When SpanishAnalyzer index a document with the words (for example) "claramente" and "claro", they will be both indexed as "clar".
This behavior is understood and useful to my needs, today before querying I use the Analyzer's tokenStream
+ incrementToken()
to get the token of my search term and search that against the indexed document. I'm not using QueryParser but building lucene query objects in code.
however I want the ability to search the exact word (in this example claro) without losing the morphological abilities of the SpanishAnalyzer.
I can skip the step above (tokenStream) and search for "claro" directly but it will not be found as it is indexed as "clar".

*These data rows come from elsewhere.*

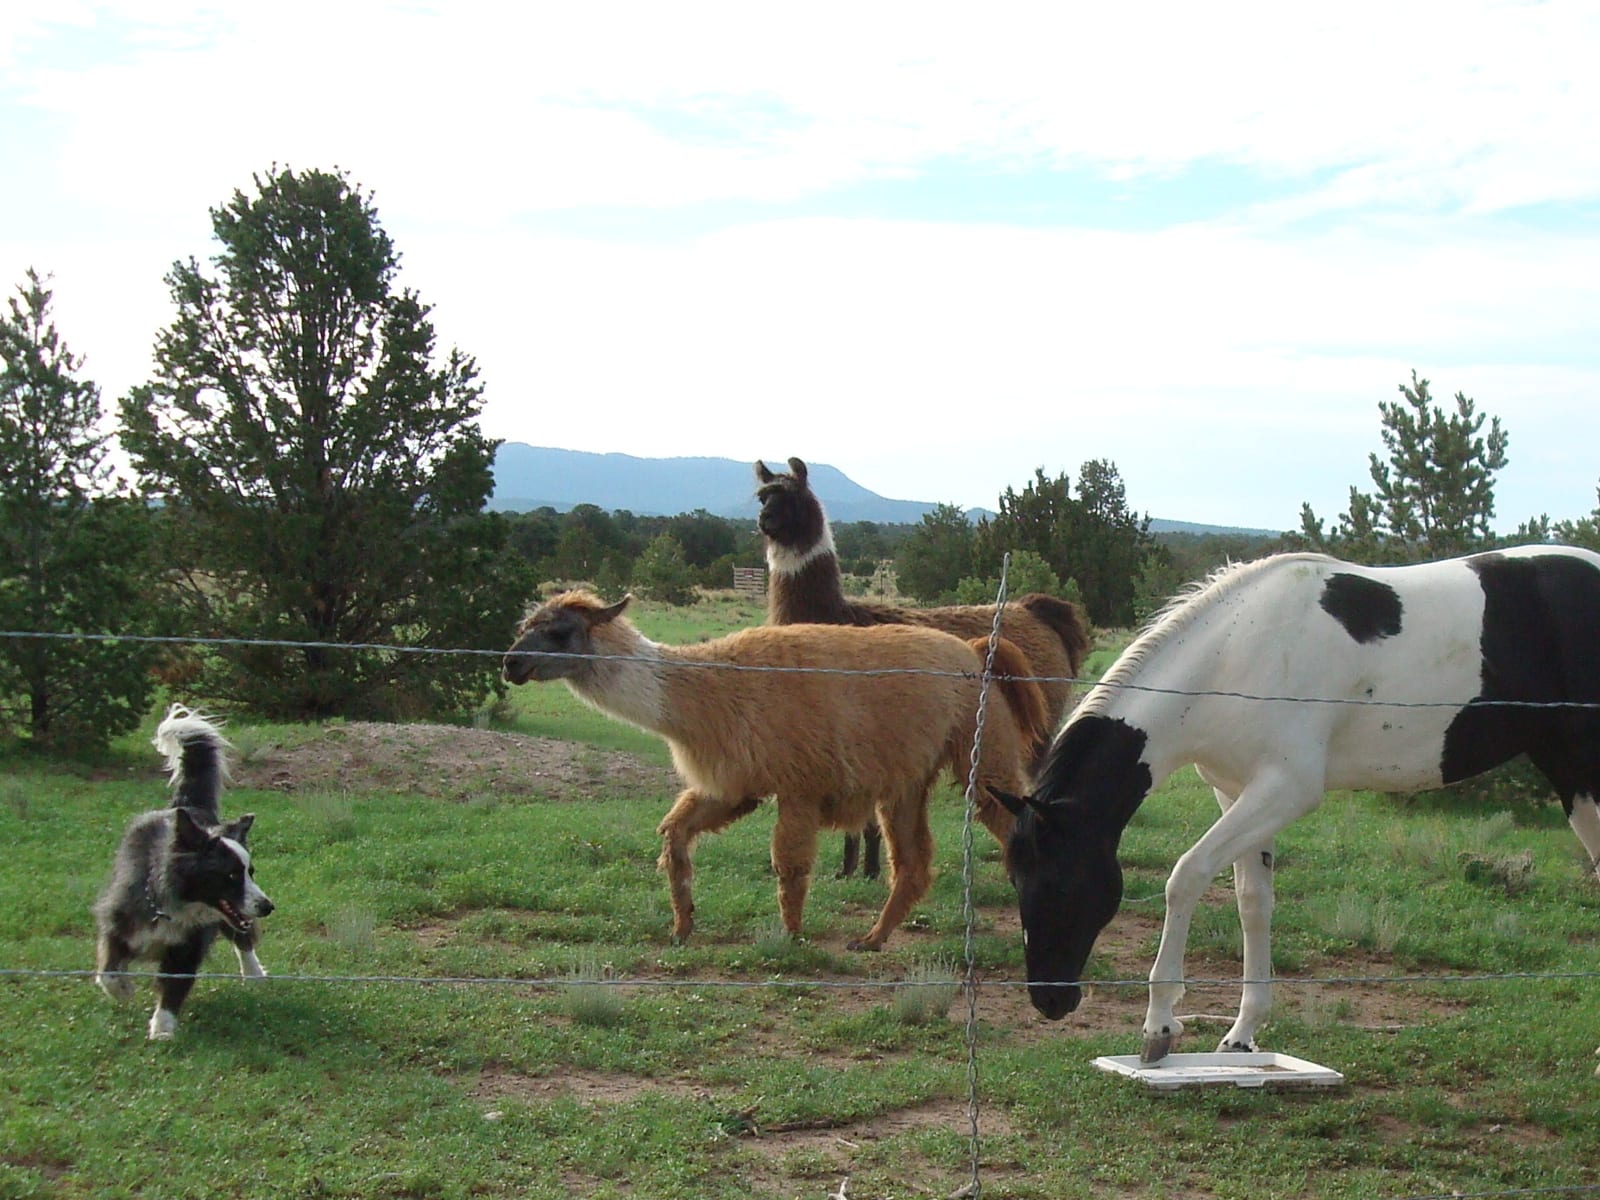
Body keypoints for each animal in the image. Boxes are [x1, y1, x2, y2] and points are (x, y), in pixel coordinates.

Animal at [997, 546, 1600, 1064]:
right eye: (1015, 880)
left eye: (1062, 884)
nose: (1049, 999)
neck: (1235, 658)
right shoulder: (1237, 792)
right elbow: (1252, 902)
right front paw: (1241, 1035)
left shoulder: (1286, 790)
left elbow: (1186, 876)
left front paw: (1160, 1025)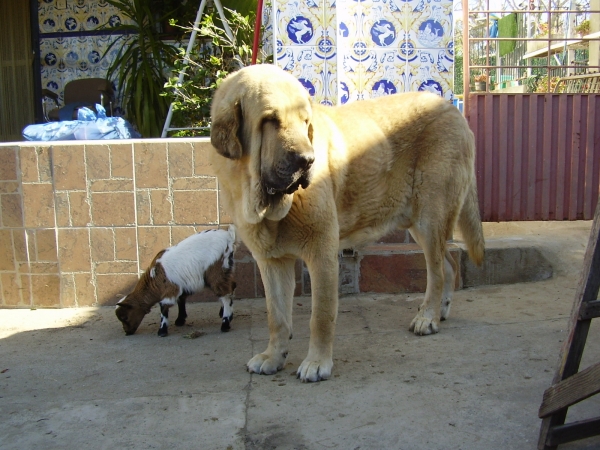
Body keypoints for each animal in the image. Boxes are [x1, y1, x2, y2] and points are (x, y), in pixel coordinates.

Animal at [209, 63, 486, 382]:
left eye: (305, 122)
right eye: (270, 121)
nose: (308, 160)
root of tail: (453, 109)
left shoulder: (322, 255)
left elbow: (321, 315)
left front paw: (317, 362)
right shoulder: (272, 262)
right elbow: (276, 317)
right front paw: (273, 357)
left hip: (430, 218)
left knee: (437, 272)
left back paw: (426, 317)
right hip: (419, 224)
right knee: (449, 265)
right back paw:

Also I do not want to index the field twice with 2 different analyzers as I need to have the ability to use a PhraseQuery
or SpanNearQuery
containing one exact word and one regular term (morphological).
So… and I'm getting to the point… I thought to modify the Tokenizer or Stemmer or Filter (?) so on indexing time it will index 2 tokens for each word, the stemmed one and the original one, in this case "claro" and "clar" and later when querying I can choose whether to use the exact word or the stemmed token.
I need help understanding how (and where) I can do that, I guess the edit should be done somewhere in the Stemmer.
by the way, i do exactly the same with an Hebrew Analyzer that returns several tokens for each word in the text when using incrementToken()
(but i don't have the source code)
You need a index with multiple token per position, because you want to search phrases with a mix of stemmed token and non-stemmed (=original) token. I will answer for version 5.3 but 3.5 was not very different.
Take a look to the source code of the ReversedWildcardFilter in solr. You will see the two steps on each token:
In the case of your SpanishAnalyzer this would mean e.g. the following:
The core of SpanishAnalyzer is the SpanishLightStemFilter. The SpanishLightStemFilter only stemmed Token with !KeywordAttribute.isKeyword(). So for index-time insert a KeywordRepeatFilter in SpanishAnalyzer and mark the stemmed token with a prefix.